Mason: To me, tangible, if not literally touchable, is key—in scale, in detail, and in the blooming of imagination that connects us with the past or with a distant or distinct culture. I still get a shiver whenever I can discern an artist’s fingerprints, maybe thousands of years old, still visible in a clay or lost wax sculpture. As opposed to unscaled, mechanical, two- or even three-dimensional replications, ‘real objects’ provide a physical, human link that includes emotion and so will always be irreplicable. Just how this takes hold and grows in a person, whether child or adult, is entirely individual, but it brings together the creator and the viewer. The object, as opposed to its image, opens multiple points of entry to ourselves; sometimes this sparks a short-term revelation, more often it’s a long-term embedding that subtly changes our relationship with the world we inhabit.

Spock: When I was an art student, I sat through dozens of slide lectures of amazing places and artworks. For those pieces I had previously seen, I could see the shortcomings of the slides. Digital is great for dissemination of material, but the emerging wisdom seems to be that exposure often makes a person want to see the actual thing even more, which is great for museums. The first time I went to St. Peter’s in Rome, I was stunned to see that the plaza in front of the domed basilica is on a slope and this causes the dome to loom even more impressively above you. You can’t get that from a picture. I recently saw one of Abe Lincoln’s stovepipe hats in Springfield, and you could see the wear on the brim where he would habitually doff it and grasp it. That kind of telling and intimate detail is lost in a digital image.

Mason: [The digitization of collections has] definitely changed the way I, as a curator, think about the audience experience. Digitization allows all kinds of ‘exhibition’ ideas that you can’t do physically, or at least not all at one time, so the platform becomes an extension of the museum. It can also act as a reference book or an introduction to ideas through objects. Of course, having the collection available on the web has broadened the concept of the visit.
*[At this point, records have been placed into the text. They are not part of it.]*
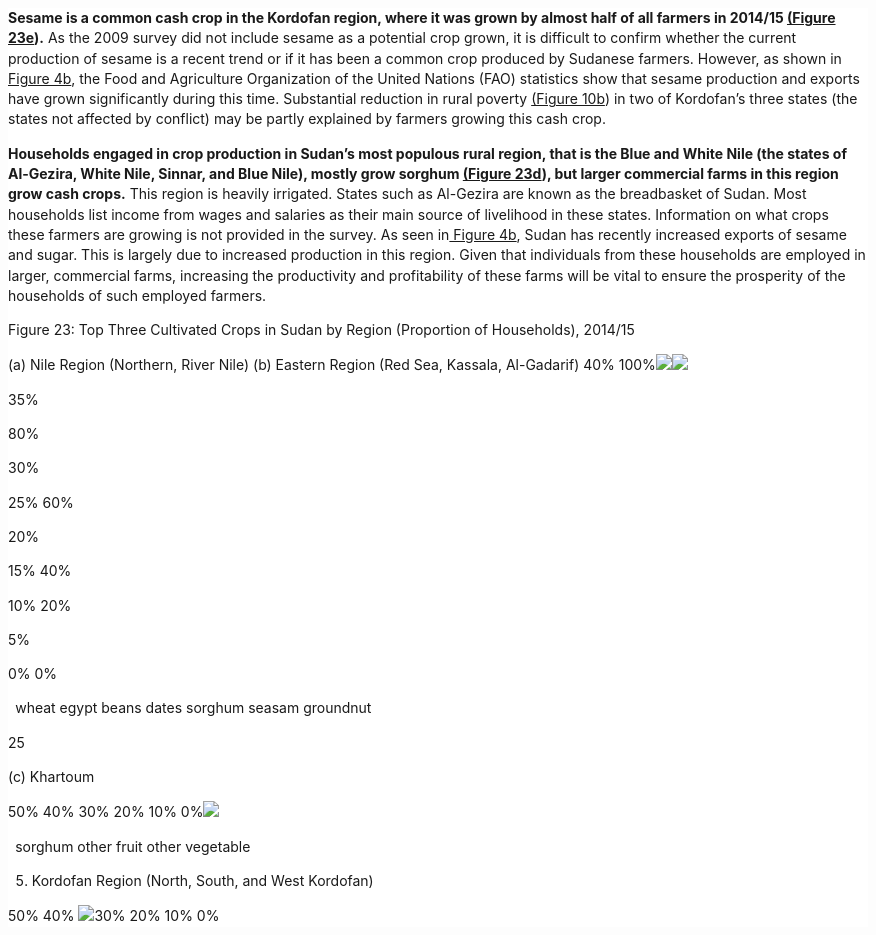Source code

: **Sesame is a common cash crop in the Kordofan region, where it was grown by almost half of all farmers in 2014/15 [(Figure 23e](#_page33_x69.00_y72.00)).** As the 2009 survey did not include sesame as a potential crop grown, it is difficult to confirm whether the current production of sesame is a recent trend or if it has been a common crop produced by Sudanese farmers. However, as shown in[ Figure 4b](#_page12_x69.00_y72.00), the Food and Agriculture Organization of  the  United  Nations  (FAO)  statistics  show  that sesame  production  and exports  have grown  significantly  during  this  time.  Substantial  reduction  in  rural  poverty  [(Figure  10b](#_page19_x69.00_y72.00))  in  two  of Kordofan’s three states (the states not affected by conflict) may be partly explained by farmers growing this cash crop.  

**Households engaged in crop production in Sudan’s most populous rural region, that is the Blue and White Nile (the states of Al-Gezira, White Nile, Sinnar, and Blue Nile), mostly grow sorghum [(Figure 23d](#_page33_x69.00_y72.00)), but larger commercial farms in this region grow cash crops.** This region is heavily irrigated. States such as Al-Gezira are known as the breadbasket of Sudan. Most households list income from wages and salaries as their main source of livelihood in these states. Information on what crops these farmers are growing is not provided in the survey. As seen in[ Figure 4b](#_page12_x69.00_y72.00), Sudan has recently increased exports of sesame and sugar. This is largely due to increased production in this region. Given that individuals from these households are employed in larger, commercial farms, increasing the productivity and profitability of these farms will be vital to ensure the prosperity of the households of such employed farmers.  

<a name="_page33_x69.00_y72.00"></a>Figure 23: Top Three Cultivated Crops in Sudan by Region (Proportion of Households), 2014/15 

(a) Nile Region (Northern, River Nile)  (b) Eastern Region (Red Sea, Kassala, Al-Gadarif) 40% 100%![](Aspose.Words.8baf0d0b-84b5-4241-8f32-846b5978b3f7.058.png)![](Aspose.Words.8baf0d0b-84b5-4241-8f32-846b5978b3f7.059.png)

35%

80%

30%

25% 60%

20%

15% 40%

10% 20%

5%

0% 0%

` `wheat egypt beans dates sorghum seasam groundnut

25 

(c) Khartoum 

50% 40% 30% 20% 10% 0%![](Aspose.Words.8baf0d0b-84b5-4241-8f32-846b5978b3f7.060.png)

` `sorghum other fruit other vegetable

5) Kordofan Region (North, South, and West Kordofan) 

50% 40% ![](Aspose.Words.8baf0d0b-84b5-4241-8f32-846b5978b3f7.061.png)30% 20% 10% 0%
Pre- and post-visit access enriches and satisfies curiosity as well as creates familiarity and excitement.

For me, though, it’s also fabulous that the web gives anyone around the world some visual and information access to our collections, even when they can’t visit. Thanks to an Institute of Museum and Library Services-funded project, at the same time as we opened the galleries, we completed putting images of the entire South Asian collection online. It’s made me very aware that we have a global audience. Recently, I got an email from a young woman in a small town in central India who told me that her curiosity about her region’s ancient heritage was piqued by what she found on our website. Being involved in this kind of connecting is amazing.
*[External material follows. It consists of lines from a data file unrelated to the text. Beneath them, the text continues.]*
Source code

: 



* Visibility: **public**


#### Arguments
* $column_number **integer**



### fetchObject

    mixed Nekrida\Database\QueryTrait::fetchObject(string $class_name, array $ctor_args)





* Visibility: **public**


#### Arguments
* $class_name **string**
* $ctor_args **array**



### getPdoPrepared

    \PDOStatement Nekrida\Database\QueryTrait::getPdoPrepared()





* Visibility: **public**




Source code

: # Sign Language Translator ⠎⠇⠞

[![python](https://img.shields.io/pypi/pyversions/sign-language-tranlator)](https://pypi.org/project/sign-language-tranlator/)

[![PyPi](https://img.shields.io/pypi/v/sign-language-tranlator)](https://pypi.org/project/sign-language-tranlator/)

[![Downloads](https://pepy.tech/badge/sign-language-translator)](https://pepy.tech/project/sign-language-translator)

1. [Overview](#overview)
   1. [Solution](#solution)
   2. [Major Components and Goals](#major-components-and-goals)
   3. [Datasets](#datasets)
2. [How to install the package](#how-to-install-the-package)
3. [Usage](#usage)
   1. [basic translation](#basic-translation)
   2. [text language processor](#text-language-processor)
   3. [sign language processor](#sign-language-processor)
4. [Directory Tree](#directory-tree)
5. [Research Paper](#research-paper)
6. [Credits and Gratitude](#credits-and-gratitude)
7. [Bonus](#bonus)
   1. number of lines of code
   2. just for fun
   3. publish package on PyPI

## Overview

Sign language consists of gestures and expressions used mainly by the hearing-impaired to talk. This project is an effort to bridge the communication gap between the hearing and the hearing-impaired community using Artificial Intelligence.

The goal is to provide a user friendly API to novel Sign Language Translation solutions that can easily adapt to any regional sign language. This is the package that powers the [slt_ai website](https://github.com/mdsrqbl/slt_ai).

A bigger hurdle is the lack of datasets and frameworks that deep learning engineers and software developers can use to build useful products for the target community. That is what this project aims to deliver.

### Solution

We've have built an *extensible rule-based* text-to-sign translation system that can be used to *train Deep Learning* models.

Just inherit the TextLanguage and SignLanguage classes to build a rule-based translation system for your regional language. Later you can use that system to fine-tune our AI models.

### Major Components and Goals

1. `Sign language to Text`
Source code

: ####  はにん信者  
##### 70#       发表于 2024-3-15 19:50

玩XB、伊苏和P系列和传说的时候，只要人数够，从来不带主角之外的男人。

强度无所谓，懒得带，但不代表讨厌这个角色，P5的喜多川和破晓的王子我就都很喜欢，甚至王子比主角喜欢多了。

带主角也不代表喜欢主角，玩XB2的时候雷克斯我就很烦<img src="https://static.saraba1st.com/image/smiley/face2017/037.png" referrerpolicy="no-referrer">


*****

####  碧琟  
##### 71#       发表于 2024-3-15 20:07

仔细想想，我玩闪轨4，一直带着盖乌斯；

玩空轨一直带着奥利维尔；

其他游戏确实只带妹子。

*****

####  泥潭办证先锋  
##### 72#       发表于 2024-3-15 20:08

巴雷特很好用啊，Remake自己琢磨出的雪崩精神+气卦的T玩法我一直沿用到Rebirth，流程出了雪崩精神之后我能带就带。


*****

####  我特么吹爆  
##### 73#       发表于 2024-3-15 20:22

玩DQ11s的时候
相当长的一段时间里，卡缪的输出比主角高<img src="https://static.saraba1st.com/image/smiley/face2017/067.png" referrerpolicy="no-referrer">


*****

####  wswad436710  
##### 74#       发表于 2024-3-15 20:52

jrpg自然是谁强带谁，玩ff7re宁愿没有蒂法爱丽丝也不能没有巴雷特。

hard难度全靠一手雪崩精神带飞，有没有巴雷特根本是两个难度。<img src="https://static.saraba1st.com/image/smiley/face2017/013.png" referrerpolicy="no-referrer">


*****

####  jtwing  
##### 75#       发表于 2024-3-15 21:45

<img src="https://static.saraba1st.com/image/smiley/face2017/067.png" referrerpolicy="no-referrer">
Spock: The more access, the better; I absolutely agree. I believe we’ve been slow to identify how digitization might be a game changer for the visitor experience. Tellingly, our online digital databases are more popular by far in the categories of birth, census, and death records and photographs than they are for the 3D collections. We know this has to do with the power of the avocational family genealogists. They have a very personal connection to the archival data, not so much for the objects.

I think we have to acknowledge that everything digital in museums is still unsettled, still in its infancy. I think the chief challenge may be how this work is prioritized within a museum and how to keep up with technology in sensible ways.

Darielle Mason is the Stella Kramrisch Curator of Indian and Himalayan Art and Head of the Department of South Asian Art at the Philadelphia Museum of Art, which received a Project grant in 2014 to reinstall and reinterpret its eight galleries of South Asian Art. 

Dan Spock is the Senior Vice President for Audience Engagement at the Levine Museum of the New South in Charlotte, North Carolina.